Ele acredita que para os jovens leitores «The Savage Detectives» é como «Amarela» para a geração anterior. “Existe a possibilidade de os jovens terem voz perante a sociedade, de se explicarem. E algum reconhecimento nos personagens”, explica. Além disso, destaca que em «2666» a violência está muito presente, «uma questão que no México -apesar de ser um dos países mais violentos do mundo- a literatura costuma fugir com certa covardia».
*100023 * Maristain relembra de sua casa no México as longas conversas que costumavam ter com Roberto por e-mail e discute a leitura anglo-saxônica de Bolaño, que indica que o autor «descobriu o mal». “Ele pergunta sobre o mal e como isso afeta as pessoas, mas ao mesmo tempo há uma questão de esperança. O que poderia acontecer para que as coisas mudassem? É uma esperança pequena, mas vital e necessária”, alerta.

Maristain afirma que Bolaño “tem se preocupado muito em ser latino-americano, nem chileno, nem mexicano”. “Em um ensaio, Jorge Volpi diz que Bolaño é o que há de mais moderno na literatura com compromisso com o continente. Eu acho, sim, que isso tem alguns cinzas. Aceita a derrota da esquerda quando aceita um certo ‘discurso vazio’, mas esclarece: ‘Tomo por certo o discurso vazio da direita’”.

O escritor e jornalista argentino Diego Gándara, radicado em Espanha, retomou em seu romance “Movimento Único” (Seix Barral, 2018) as pistas de sua amizade com o escritor. Conheceu o autor de «Amuleto» e «Estrella distante» em outubro de 1999, quando lhe pediu uma entrevista após o chileno ter recebido o Prêmio Rómulo Gallegos. Ali nasceu um vínculo que se estreitou por meio de intermináveis ​​conversas telefônicas nas quais o veterano escritor revelava seu carinho e preocupação pelo argentino. E por dois anos, evitando convenções de horário, a madrugada foi o ponto de encontro para falar de futebol, literatura e reality shows. “Minha amizade com Bolaño não difere muito da amizade que posso ter com qualquer amigo, escritor ou não, embora no caso de Bolaño seja significativa por outros motivos. Primeiro, porque era uma amizade eminentemente telefônica. Nos encontramos pessoalmente, se bem me lembro, de cinco a seis vezes, mas nos falamos inúmeras vezes por telefone. E segundo, porque foi uma pessoa que praticamente não me conhecia de jeito nenhum e me deu uma mãozinha enorme num momento complicado e difícil da minha vida. E outra coisa: foi uma amizade que não durou muito, apenas dois anos, mas que me deixou uma marca indelével”, conta a Télam sobre o vínculo que os uniu até a morte de Bolaño.

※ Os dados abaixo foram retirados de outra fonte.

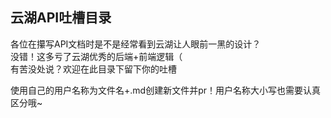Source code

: ## 云湖API吐槽目录
各位在攥写API文档时是不是经常看到云湖让人眼前一黑的设计？  
没错！这多亏了云湖优秀的后端+前端逻辑（  
有苦没处说？欢迎在此目录下留下你的吐槽  

使用自己的用户名称为文件名+.md创建新文件并pr！用户名称大小写也需要认真区分哦~
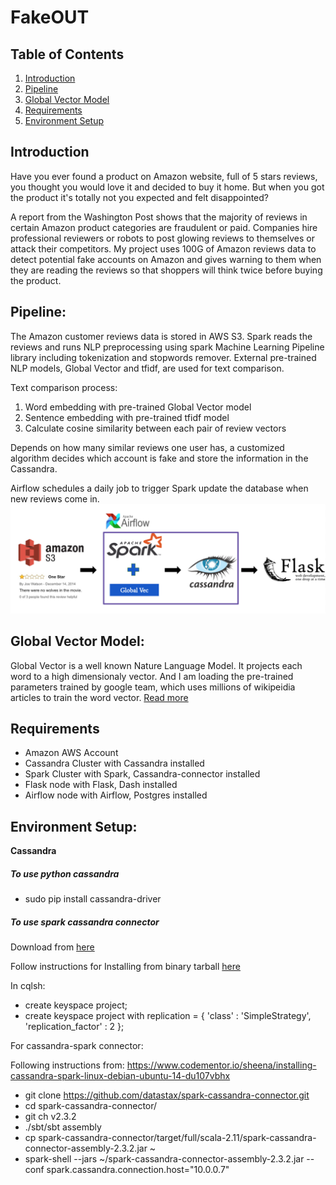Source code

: # FakeOUT

## Table of Contents
1. [Introduction](README.md#Introduction)
2. [Pipeline](README.md#Pipeline)
3. [Global Vector Model](README.md#Global%20Vector%20Model)
4. [Requirements](README.md#Requirements)
5. [Environment Setup](README.md#Environment%20Setup)



## Introduction

Have you ever found a product on Amazon website, full of 5 stars reviews, you thought you would love it and decided to buy it home. But when you got the product it's totally not you expected and felt disappointed? 

A report from the Washington Post shows that the majority of reviews in certain Amazon product categories are fraudulent or paid. Companies hire professional reviewers or robots to post glowing reviews to themselves or attack their competitors. My project uses 100G of Amazon reviews data to detect potential fake accounts on Amazon and gives warning to them when they are reading the reviews so that shoppers will think twice before buying the product.


## Pipeline:

The Amazon customer reviews data is stored in AWS S3. Spark reads the reviews and runs NLP preprocessing using spark Machine Learning Pipeline library including tokenization and stopwords remover. External pre-trained NLP models, Global Vector and tfidf, are used for text comparison. 

Text comparison process:
1. Word embedding with pre-trained Global Vector model
2. Sentence embedding with pre-trained tfidf model
3. Calculate cosine similarity between each pair of review vectors 

Depends on how many similar reviews one user has, a customized algorithm decides which account is fake and store the information in the Cassandra.

Airflow schedules a daily job to trigger Spark update the database when new reviews come in.
![](./img/pipeLines.png)


## Global Vector Model:

Global Vector is a well known Nature Language Model. It projects each word to a high dimensionaly vector. And I am loading the pre-trained parameters trained by google team, which uses millions of wikipeidia articles to train the word vector.
[Read more](https://nlp.stanford.edu/projects/glove/)


## Requirements

* Amazon AWS Account
* Cassandra Cluster with Cassandra installed
* Spark Cluster with Spark, Cassandra-connector installed
* Flask node with Flask, Dash installed
* Airflow node with Airflow, Postgres installed

## Environment Setup:

**Cassandra**
##### To use python cassandra
- sudo pip install cassandra-driver

##### To use spark cassandra connector
Download from [here](http://www.apache.org/dyn/closer.lua/cassandra/3.11.3/apache-cassandra-3.11.3-bin.tar.gz)

Follow instructions for Installing from binary tarball [here](http://cassandra.apache.org/doc/latest/getting_started/installing.html)

In cqlsh:
- create keyspace project;
- create keyspace project with replication = { 'class' : 'SimpleStrategy', 'replication_factor' : 2 };

For cassandra-spark connector:

Following instructions from: https://www.codementor.io/sheena/installing-cassandra-spark-linux-debian-ubuntu-14-du107vbhx

- git clone https://github.com/datastax/spark-cassandra-connector.git
- cd spark-cassandra-connector/
- git ch v2.3.2
- ./sbt/sbt assembly
- cp spark-cassandra-connector/target/full/scala-2.11/spark-cassandra-connector-assembly-2.3.2.jar ~
- spark-shell --jars ~/spark-cassandra-connector-assembly-2.3.2.jar --conf spark.cassandra.connection.host="10.0.0.7"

Como leu Bolaño hoje? «Com o mesmo espanto e o mesmo prazer de sempre -propõe-. Realmente não sei o que um jovem pode encontrar em seu trabalho porque, bem, não sou mais jovem, mas com certeza ele encontrará uma escrita limpa , um estilo único e uma aposta vital e total pela literatura. Uma aposta em que você nem sempre ganha, quase nunca ganha, mas geralmente perde. E apesar dessa derrota, dessa derrota, continue apostando”.

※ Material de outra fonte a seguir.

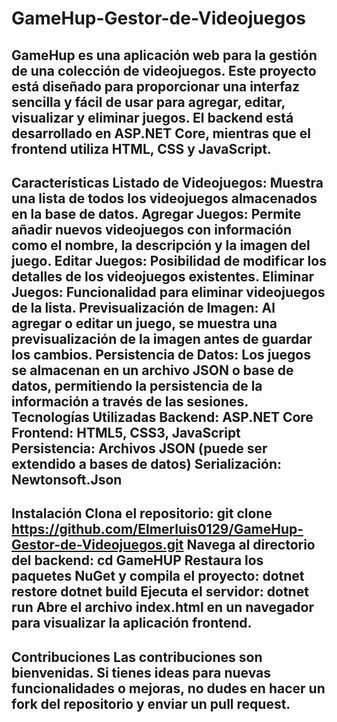 # GameHup-Gestor-de-Videojuegos

GameHup es una aplicación web para la gestión de una colección de videojuegos. Este proyecto está diseñado para proporcionar una interfaz sencilla y fácil de usar para agregar, editar, visualizar y eliminar juegos. El backend está desarrollado en ASP.NET Core, mientras que el frontend utiliza HTML, CSS y JavaScript.
-----------------------------------------------------------------------------------------------------------------------------------------------------------------------
Características
Listado de Videojuegos: Muestra una lista de todos los videojuegos almacenados en la base de datos.
Agregar Juegos: Permite añadir nuevos videojuegos con información como el nombre, la descripción y la imagen del juego.
Editar Juegos: Posibilidad de modificar los detalles de los videojuegos existentes.
Eliminar Juegos: Funcionalidad para eliminar videojuegos de la lista.
Previsualización de Imagen: Al agregar o editar un juego, se muestra una previsualización de la imagen antes de guardar los cambios.
Persistencia de Datos: Los juegos se almacenan en un archivo JSON o base de datos, permitiendo la persistencia de la información a través de las sesiones.
Tecnologías Utilizadas
Backend: ASP.NET Core
Frontend: HTML5, CSS3, JavaScript
Persistencia: Archivos JSON (puede ser extendido a bases de datos)
Serialización: Newtonsoft.Json
-----------------------------------------------------------------------------------------------------------------------------------------------------------------------
Instalación
Clona el repositorio: git clone https://github.com/Elmerluis0129/GameHup-Gestor-de-Videojuegos.git
Navega al directorio del backend:
cd GameHUP
Restaura los paquetes NuGet y compila el proyecto:
dotnet restore
dotnet build
Ejecuta el servidor:
dotnet run
Abre el archivo index.html en un navegador para visualizar la aplicación frontend.
-----------------------------------------------------------------------------------------------------------------------------------------------------------------------
Contribuciones
Las contribuciones son bienvenidas. Si tienes ideas para nuevas funcionalidades o mejoras, no dudes en hacer un fork del repositorio y enviar un pull request.
-----------------------------------------------------------------------------------------------------------------------------------------------------------------------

Quando Gandara leu The Savage Detectives pela primeira vez, pensou que era um livro com páginas sobrando. Com o passar dos anos, ele desistiu dessa suposição e começou a encontrar novas nuances.“Eu li The Savage Detectives quando era jovem e acreditava, naquela época, na estrutura clássica de um romance, com enredo, tramas, meio, desenlace, etc. Felizmente depois a minha forma de ler mudou e, quando voltei a ‘The Savage Detectives’ percebi que estava errado”, aceita. Ele adverte que não é que sejam páginas demais, mas que é «um romance total que pode ser acessado de qualquer lugar»: «Relê-lo, para mim, significa ler muitas daquelas histórias que constituem a parte central e que têm um valor em si mesmos como histórias, como histórias. Tem alguns que acho maravilhosos, como Alberto Moore, Felipe Müller, Edith Oster, Alicia Lacouture e María Teresa Solsona Ribot”.

Bolaño foi casado com Carolina López, com quem teve dois filhos chamados Lautaro e Alejandra. Depois de uma década lidando com uma doença degenerativa do fígado em Barcelona e enquanto aguardava um transplante de fígado, faleceu aos cinquenta anos, em 15 de julho de 2003, fiel à sua visão de rejeitar rótulos e convenções para assumir responsabilidades e se reconhecer. , já desde a adolescência, como escritora de língua espanhola.